Pattons piece primary focus is to share the effects white beauty standards have on

African American women. She article is definitely more of a facts than personal experiences and

opinion Patton speaks on the history of how head wraps became a way for Blacks to cover their

kinks because things like combs were not given to slaves. She gives her audience more than just

emotions on why Eurocentric standards negatively affect African Americans. Patton breaks down
why a person should feel the way they should about this particular argument in a logical way

which further helps make her point valid.

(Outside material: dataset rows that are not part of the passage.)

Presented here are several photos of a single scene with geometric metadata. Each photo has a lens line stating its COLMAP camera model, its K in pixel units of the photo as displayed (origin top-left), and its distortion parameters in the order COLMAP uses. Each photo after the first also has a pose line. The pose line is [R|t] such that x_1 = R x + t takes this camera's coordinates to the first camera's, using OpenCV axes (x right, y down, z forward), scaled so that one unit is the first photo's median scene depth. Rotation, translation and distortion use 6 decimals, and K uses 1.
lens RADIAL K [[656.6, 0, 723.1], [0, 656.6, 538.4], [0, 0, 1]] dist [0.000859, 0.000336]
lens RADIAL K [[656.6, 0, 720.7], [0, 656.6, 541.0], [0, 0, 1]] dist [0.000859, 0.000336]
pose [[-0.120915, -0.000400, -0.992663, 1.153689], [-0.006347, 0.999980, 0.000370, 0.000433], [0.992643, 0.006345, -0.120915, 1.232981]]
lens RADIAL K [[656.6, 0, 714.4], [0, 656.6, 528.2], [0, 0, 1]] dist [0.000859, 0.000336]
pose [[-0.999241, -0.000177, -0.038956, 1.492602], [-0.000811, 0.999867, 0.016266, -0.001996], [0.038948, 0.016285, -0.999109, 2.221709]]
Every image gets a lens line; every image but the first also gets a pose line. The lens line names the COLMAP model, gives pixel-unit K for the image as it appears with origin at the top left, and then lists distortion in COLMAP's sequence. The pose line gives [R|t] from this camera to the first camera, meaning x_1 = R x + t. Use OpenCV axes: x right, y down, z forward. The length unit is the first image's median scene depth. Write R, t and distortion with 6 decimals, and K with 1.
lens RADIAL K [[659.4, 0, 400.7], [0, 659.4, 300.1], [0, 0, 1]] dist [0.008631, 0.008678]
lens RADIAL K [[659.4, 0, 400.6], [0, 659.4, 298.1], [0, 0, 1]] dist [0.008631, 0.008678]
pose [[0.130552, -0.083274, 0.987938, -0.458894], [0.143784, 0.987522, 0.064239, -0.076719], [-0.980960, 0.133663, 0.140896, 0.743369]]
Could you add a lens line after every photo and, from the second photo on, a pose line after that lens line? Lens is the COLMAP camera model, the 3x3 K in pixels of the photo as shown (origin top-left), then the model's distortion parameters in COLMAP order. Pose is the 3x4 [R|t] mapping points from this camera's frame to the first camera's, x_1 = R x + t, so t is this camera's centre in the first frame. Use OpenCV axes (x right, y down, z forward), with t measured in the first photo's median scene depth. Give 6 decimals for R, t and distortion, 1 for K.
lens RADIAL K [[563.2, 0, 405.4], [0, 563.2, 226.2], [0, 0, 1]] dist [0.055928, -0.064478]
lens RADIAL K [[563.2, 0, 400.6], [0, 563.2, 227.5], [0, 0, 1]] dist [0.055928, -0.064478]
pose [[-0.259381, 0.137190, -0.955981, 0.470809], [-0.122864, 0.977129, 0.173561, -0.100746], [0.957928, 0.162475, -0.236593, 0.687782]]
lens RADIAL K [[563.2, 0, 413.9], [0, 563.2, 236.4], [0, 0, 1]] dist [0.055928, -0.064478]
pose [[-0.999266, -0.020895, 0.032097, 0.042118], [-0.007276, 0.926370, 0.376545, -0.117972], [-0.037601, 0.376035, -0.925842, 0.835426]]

Patton for sure makes the better argument. Not only does she use reason she also use of

emotion. Although she make lack as much zeal as Randle she still brings enough facts for her

argument that it is no way to argue that she can be incorrect or too biased. So that being said with

everything in perspective if anyone wanted to further their research in this topic going with

Pattons paper will not only educate but also give you an understanding on where an African

American is coming from.


Work cited

Tracey, Owens Patton. "Hey Girl, Am I More than My Hair?: African American

Women and their Struggles with Beauty, Body Image, and Hair." NWSA Journal 18.2

(2006): 24-51. ProQuest. Web. 20 Feb. 2017.

Randle, Brenda A. "I AM NOT MY HAIR; AFRICAN AMERICAN WOMEN AND

THEIR STRUGGLES WITH EMBRACING NATURAL HAIR!" Race, Gender & Class 22.1

(2015): 114-21. ProQuest. Web. 20 Feb. 2017.